CD4+ subset regulation in viral infection. Preferential activation of Th2 cells during progression of retrovirus-induced immunodeficiency in mice

R T Gazzinelli, M Makino, S K Chattopadhyay, C M Snapper, A Sher, A W Hügin, H C Morse
Journal of Immunology 1992 January 1, 148 (1): 182-8
Progressive lymphoproliferation and increasingly severe immunodeficiency are prominent features of a syndrome, designated mouse AIDS, which develops in susceptible strains of mice infected with the mixture of murine leukemia viruses, termed LP-BM5. Development of splenomegaly and lymphadenopathy, caused primarily by increases in B cell immunoblasts, requires the presence of CD4+ T cells and is assumed to be mediated by lymphokines produced by these cells inasmuch as progression of disease is markedly inhibited by treatment of infected mice with cyclosporin A. Studies of spleen cells from infected mice revealed spontaneous production of cytokines (IFN-gamma, IL-2, IL-4, IL-5, and IL-10) characteristic of Th0 (or a mixture of Th1 and Th2) T helper cells at 1 wk after infection.
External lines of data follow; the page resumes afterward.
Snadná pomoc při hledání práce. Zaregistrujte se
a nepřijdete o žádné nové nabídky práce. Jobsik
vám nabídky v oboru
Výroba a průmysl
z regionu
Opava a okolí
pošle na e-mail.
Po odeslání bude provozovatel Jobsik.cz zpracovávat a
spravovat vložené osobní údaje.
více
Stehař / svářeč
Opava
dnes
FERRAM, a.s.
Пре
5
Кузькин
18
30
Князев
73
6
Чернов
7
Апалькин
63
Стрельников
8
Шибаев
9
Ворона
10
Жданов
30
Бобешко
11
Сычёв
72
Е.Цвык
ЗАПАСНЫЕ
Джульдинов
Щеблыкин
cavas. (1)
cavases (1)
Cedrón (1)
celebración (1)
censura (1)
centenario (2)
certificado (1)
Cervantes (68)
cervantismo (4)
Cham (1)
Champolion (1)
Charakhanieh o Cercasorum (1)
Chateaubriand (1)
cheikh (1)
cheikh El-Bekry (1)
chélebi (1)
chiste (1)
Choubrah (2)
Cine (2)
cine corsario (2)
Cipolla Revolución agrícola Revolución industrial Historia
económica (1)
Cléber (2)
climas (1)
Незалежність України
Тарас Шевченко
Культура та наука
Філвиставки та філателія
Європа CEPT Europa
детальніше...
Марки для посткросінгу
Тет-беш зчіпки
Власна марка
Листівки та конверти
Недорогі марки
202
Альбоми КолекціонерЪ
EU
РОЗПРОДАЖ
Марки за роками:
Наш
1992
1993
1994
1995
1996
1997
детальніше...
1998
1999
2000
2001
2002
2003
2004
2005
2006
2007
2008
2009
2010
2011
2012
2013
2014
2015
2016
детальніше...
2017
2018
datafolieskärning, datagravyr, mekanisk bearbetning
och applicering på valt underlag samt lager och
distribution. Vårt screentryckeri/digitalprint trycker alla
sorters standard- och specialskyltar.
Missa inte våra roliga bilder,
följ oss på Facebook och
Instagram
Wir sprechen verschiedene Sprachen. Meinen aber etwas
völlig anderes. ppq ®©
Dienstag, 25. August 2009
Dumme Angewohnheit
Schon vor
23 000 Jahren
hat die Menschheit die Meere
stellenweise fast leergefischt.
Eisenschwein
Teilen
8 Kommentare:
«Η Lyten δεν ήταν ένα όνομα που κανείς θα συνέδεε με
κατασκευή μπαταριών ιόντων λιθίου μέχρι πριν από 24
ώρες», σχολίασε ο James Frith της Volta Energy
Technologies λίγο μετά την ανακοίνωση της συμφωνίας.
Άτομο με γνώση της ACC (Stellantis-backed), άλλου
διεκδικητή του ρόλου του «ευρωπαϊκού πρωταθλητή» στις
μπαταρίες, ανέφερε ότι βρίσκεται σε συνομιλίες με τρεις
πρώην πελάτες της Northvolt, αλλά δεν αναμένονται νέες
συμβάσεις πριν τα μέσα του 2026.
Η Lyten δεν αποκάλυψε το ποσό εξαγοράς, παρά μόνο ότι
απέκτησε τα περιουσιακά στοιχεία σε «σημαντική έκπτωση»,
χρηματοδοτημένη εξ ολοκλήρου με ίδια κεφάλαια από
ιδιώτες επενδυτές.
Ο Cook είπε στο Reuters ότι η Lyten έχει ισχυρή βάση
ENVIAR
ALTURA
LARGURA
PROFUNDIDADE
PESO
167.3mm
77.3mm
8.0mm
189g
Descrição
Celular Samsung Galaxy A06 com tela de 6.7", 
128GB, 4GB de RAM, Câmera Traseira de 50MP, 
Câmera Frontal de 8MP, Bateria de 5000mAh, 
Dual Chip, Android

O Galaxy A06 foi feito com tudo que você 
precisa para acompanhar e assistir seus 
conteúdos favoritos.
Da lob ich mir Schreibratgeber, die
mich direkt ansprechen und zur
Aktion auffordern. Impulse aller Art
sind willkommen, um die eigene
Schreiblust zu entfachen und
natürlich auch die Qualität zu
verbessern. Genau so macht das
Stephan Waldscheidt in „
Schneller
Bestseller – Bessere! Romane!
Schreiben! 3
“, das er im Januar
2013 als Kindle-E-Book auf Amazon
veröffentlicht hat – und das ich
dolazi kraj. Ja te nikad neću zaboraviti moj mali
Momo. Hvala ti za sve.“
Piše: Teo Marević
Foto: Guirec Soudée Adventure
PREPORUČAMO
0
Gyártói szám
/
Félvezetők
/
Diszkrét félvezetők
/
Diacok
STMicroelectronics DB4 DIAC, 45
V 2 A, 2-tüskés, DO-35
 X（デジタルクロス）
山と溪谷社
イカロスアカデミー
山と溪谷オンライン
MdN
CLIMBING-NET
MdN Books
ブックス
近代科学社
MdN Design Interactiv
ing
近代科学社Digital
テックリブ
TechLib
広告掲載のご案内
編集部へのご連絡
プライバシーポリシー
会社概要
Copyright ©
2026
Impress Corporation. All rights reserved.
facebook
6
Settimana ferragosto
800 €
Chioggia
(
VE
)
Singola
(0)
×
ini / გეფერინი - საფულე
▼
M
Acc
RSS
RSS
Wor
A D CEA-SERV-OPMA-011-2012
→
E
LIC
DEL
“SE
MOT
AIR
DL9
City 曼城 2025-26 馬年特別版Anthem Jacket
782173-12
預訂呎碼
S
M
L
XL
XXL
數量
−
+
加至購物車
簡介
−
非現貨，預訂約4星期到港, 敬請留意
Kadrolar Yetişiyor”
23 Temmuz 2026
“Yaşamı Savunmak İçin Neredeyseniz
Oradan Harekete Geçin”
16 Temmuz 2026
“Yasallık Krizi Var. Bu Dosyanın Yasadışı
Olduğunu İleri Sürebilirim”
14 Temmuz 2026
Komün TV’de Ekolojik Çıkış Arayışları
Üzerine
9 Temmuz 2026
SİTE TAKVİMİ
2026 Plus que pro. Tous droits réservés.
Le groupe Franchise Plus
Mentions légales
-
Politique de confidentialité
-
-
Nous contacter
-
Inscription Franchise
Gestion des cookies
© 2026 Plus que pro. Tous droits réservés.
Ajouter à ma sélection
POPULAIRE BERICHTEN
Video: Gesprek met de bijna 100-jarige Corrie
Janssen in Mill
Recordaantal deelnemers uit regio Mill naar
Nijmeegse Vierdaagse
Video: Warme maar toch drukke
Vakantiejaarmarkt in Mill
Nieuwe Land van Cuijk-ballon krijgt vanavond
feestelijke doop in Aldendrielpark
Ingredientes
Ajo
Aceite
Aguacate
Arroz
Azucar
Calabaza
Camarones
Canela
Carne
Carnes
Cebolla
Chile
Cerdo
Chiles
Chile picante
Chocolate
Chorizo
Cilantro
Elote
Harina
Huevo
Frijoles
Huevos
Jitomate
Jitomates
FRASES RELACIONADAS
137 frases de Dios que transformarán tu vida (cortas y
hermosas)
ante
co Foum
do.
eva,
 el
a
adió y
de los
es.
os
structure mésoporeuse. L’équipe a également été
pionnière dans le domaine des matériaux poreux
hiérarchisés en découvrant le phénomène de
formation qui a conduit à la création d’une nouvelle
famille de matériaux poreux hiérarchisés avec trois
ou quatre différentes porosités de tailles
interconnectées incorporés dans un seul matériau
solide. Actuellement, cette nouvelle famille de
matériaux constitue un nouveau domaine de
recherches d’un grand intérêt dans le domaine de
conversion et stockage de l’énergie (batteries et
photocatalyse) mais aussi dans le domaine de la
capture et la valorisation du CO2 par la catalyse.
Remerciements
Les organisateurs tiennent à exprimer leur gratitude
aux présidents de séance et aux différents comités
At later times, IFN-gamma and IL-2, characteristic products of Th1 helper clones, were expressed poorly, either spontaneously or after stimulation of cells with Con A. In contrast, IL-4, IL-5, IL-6, and IL-10, cytokines typically synthesized by Th2 cells, were produced in response to Con A or spontaneously through 18 wk post-infection. Increased serum IgE levels and enhanced IL-10 mRNA expression were consistent with expression of Th2 cytokines at biologically significant levels in vivo. Selective depletion of T cell subsets before stimulation with Con A showed that CD4+ T cells were the primary source of IL-2, IL-4, IL-10, and, to a lesser extent, IFN-gamma in spleens and lymph nodes of normal or infected mice. These results suggest that persistent activation of CD4+ T cells with the lymphokine profile of Th2 helper clones is responsible for chronic B cell stimulation, down-regulation of Th1 cytokines, and impaired CD8+ T cell function in mouse AIDS. This provides the first demonstration that, like many parasitic infections, viruses encoding potent antigenic stimuli can markedly affect the balance of Th subset expression.